As the Class of 2018 settles in to life on campus during Orientation, Wellesley welcomes its second cohort of MasterCard Foundation scholars, who are among the 114 international students in the class. Meba Gebre ’18, Lisa Luka ’18, and Sarah Nzau ’18 come to Wellesley through the MasterCard Foundation (MCF) program, which offers scholarships to promising African, Latin American, and Middle Eastern high school students to pursue studies in the United States and Costa Rica. These three follow Martha Khalayi Aywa '17 and Refilwe Kotane '17, Wellesley's first MasterCard Foundation scholars.

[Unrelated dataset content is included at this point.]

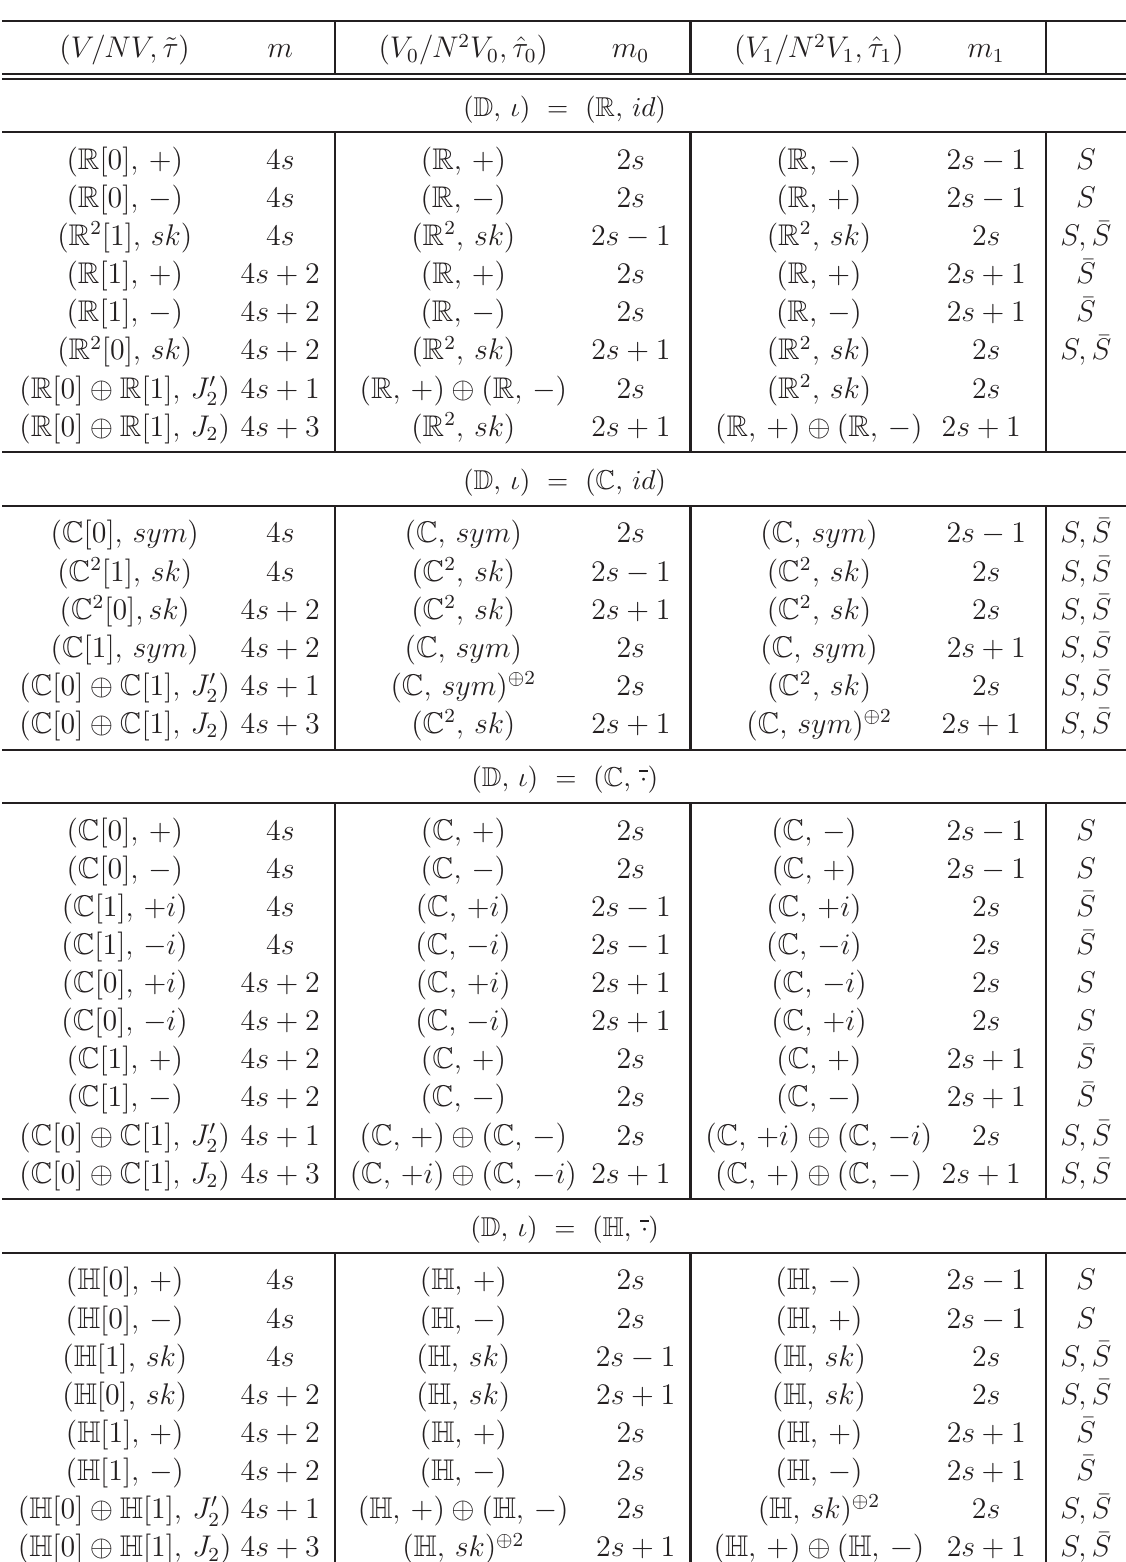
Table 3 Moment maps on indecomposable orbits in W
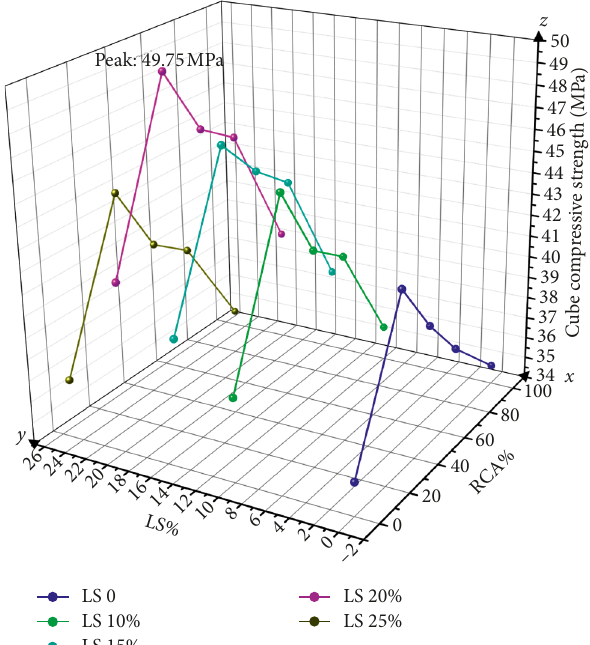
Figure 2: The effect of RCA and LS on the cube compressive strength.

Karen Pabon, international student and scholar advisor and director of Slater International Center at Wellesley, says, "We are excited to welcome the MCF scholars to the Wellesley community as they will add to the already diverse population that we have at the College and share their life experience and world views both inside of the classroom and outside of the classroom. They will have ample opportunities to do this through their participation in our many extracurricular and experiential learning opportunities."

Wellesley College is one of 10 higher education institutions to partner with The MasterCard Foundation when it launched a $500 million education initiative to provide talented, economically-disadvantaged students from developing countries—particularly from Africa—with comprehensive support for quality and relevant secondary and university education. The program was announced in September 2012 at a United Nations Special Session marking the kickoff of U.N. Secretary General Ban Ki-moon’s education initiative.

“Wellesley was chosen to partner with the MCF because of its shared values, academic excellence, nurturing environment, and programs relevant to developing countries,” Pabon explains. “Through this partnership, the college has become  part of a global network of educational institutions and nonprofit organizations that are committed to educating young people who will give back to their communities."

Mebatsion (“Meba”) Gebre ’18 comes from Addis Ababa, Ethiopia. Gebre won a highly competitive scholarship to the International Community School of Addis Ababa, where she spent her high school years. She was involved with a number of activities, including theater and Model Union. Gebre plans to pursue chemistry, astronomy, and engineering while at Wellesley with the goal of returning to Ethiopia to work in the energy sector. Gebre believes Wellesley will help her “aim higher” in her life goals and inspire her to do great things.

Lisa Luka ’18 lives in Harare, Zimbabwe. A standout high school student, Luka won the Resolve and Determination Award from the Hellenic International Academy which she attended. Her gift for mathematics made her a valuable member of the school quiz team and science Olympiad team. Luka wants to become a neurosurgeon, as she is fascinated by biology and the way that biology and chemistry labs are designed. She hopes to work with United Nations charities and employ her research abilities to work for cures for AIDS, cancers, and other life-threatening diseases around the world.

Sarah Nzau ’18 is from Mombasa, Kenya. Nzau graduated from Memon High School in 2013, and placed 25th in the nation on the countrywide KCSE exams. After graduating, she completed a year-long internship with the Equity Bank of Kenya, one of the largest banks on the continent. She plans to study biochemistry at Wellesley with an interest in chemical engineering. Ultimately, she wants to return to Kenya to work in the pharmaceutical industry while promoting the importance of female leadership.

Says Pabon, "Each student brings with her valuable skills and goals along with the determination to be ‘women who will make a difference.’ It is exciting to see the scholars' growth and development nurtured in the Wellesley community, and to know that they are forming lifelong connections that will support them in their future.”